Wednesday, January 22, 2014

Persian apples

(What a stroke of luck. This happens to be my 200th post. Tanti saluti e grazie tanti to all, as Lucia would say.)

It seems to be the inclusion of dates, in old cookbooks sometimes called "Persian apples," that gives this otherwise traditional American apple crisp the more exotic sounding name. The recipe comes from an old cookbook called Fondue, Chafing Dish, and Casserole Cookery, written by Margaret Deeds Murphy and published in 1969. Although the peeling and chopping of dates and apples takes a bit of time, it can be sort of Zen-like work if you let it, and the dish is easy to put together. It is very sweet, so much so that you may want to cut the sugar a bit, as I did.

Persian apples

Have ready: 1 cup pitted dates, cut crosswise; 4 large tart apples, peeled, cored, and chopped (make sure they are tart!); 1/2 cup chopped pecans. Combine the dates, apples and pecans with 1/4 cup granulated sugar (the recipe here calls for 1/2 cup of sugar).

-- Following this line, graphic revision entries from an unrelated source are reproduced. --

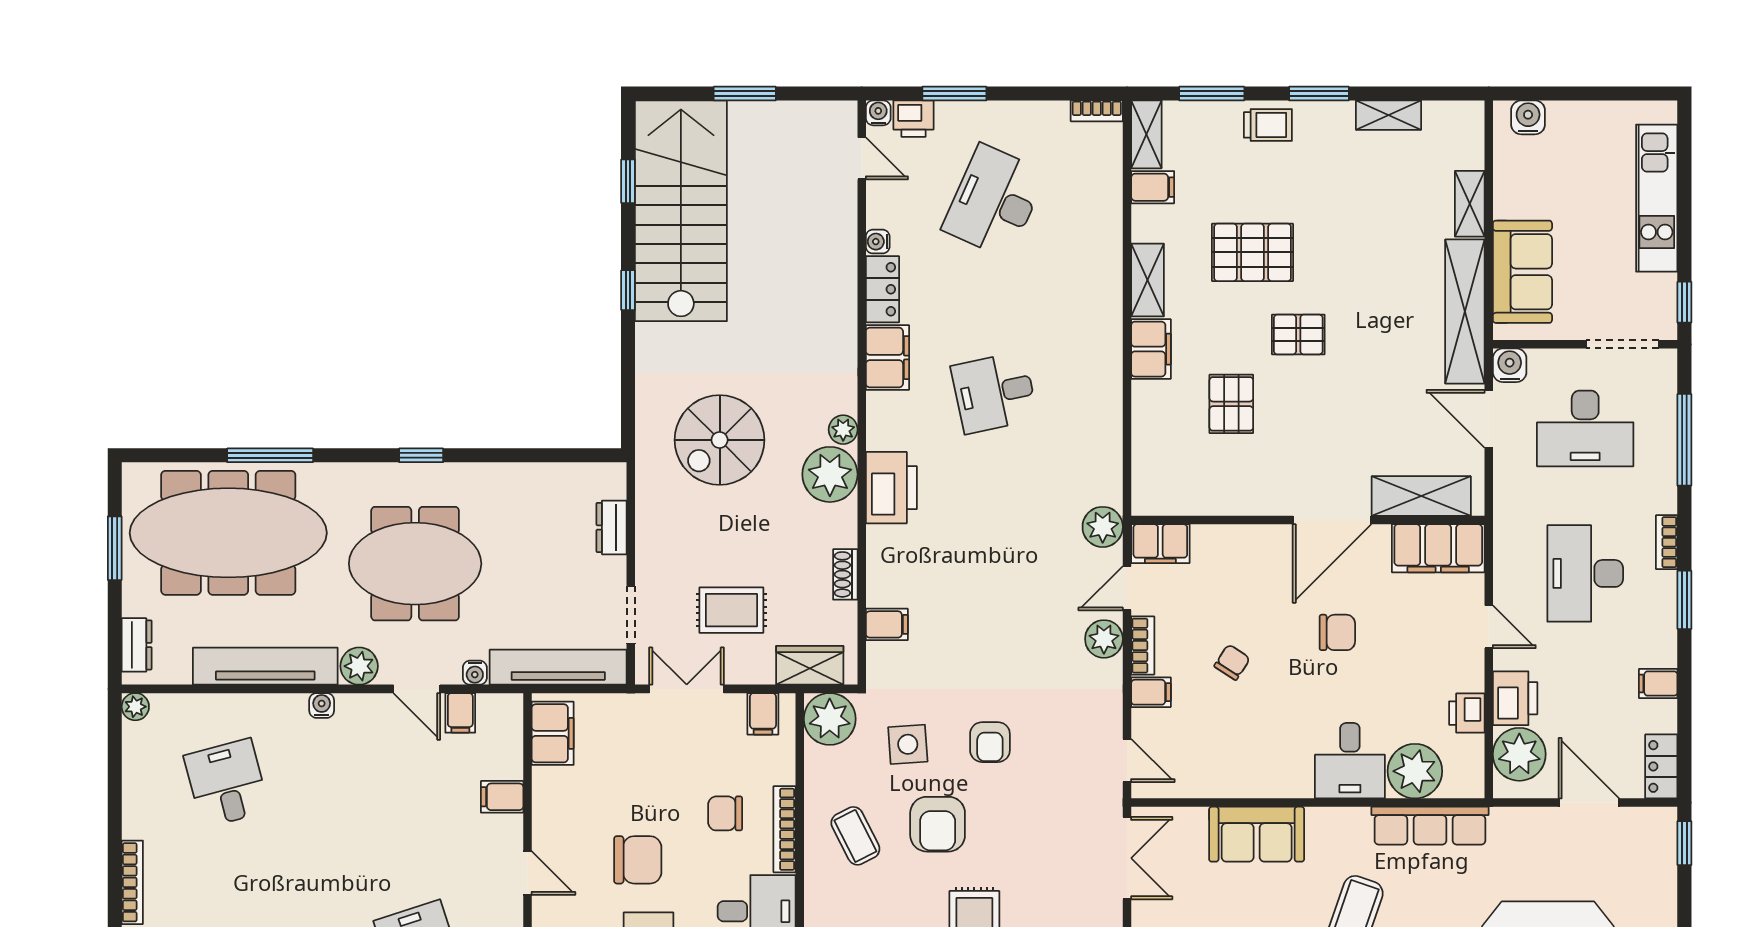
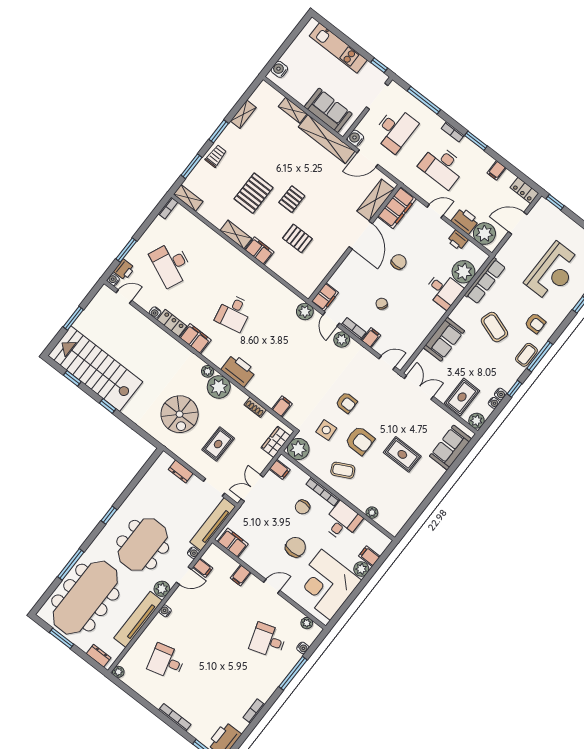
filing cabinet: (1153, 187) -> (207, 209), removed
rug: (731, 610) -> (218, 444), moved

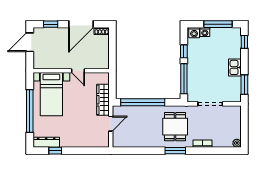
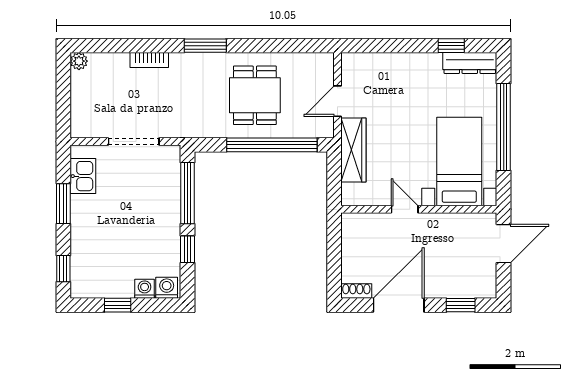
window: (218, 24) -> (118, 305), width x0.46
door: (30, 42) -> (504, 244), moved
kitchen sink: (235, 67) -> (83, 176), moved
window: (244, 85) -> (63, 204), moved
dining table: (175, 127) -> (255, 95), moved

Put this mix into a buttered 1 and 1/2 quart casserole. Preheat the oven to 375 F. Then mix 3/4 cup flour, 1/2 tsp. salt, 1/2 cup brown sugar, and 1 tsp. cinnamon. Cut in 1/2 cup butter, with two knives or a pastry cutter, until the mix resembles coarse meal. Spoon this over the apples and dates in the casserole. Bake for 35 minutes, or until the apples are tender.

And pair it with a robust syrah or a dry light rose, to see which you like better. Honestly, we all don't match desserts with wine enough.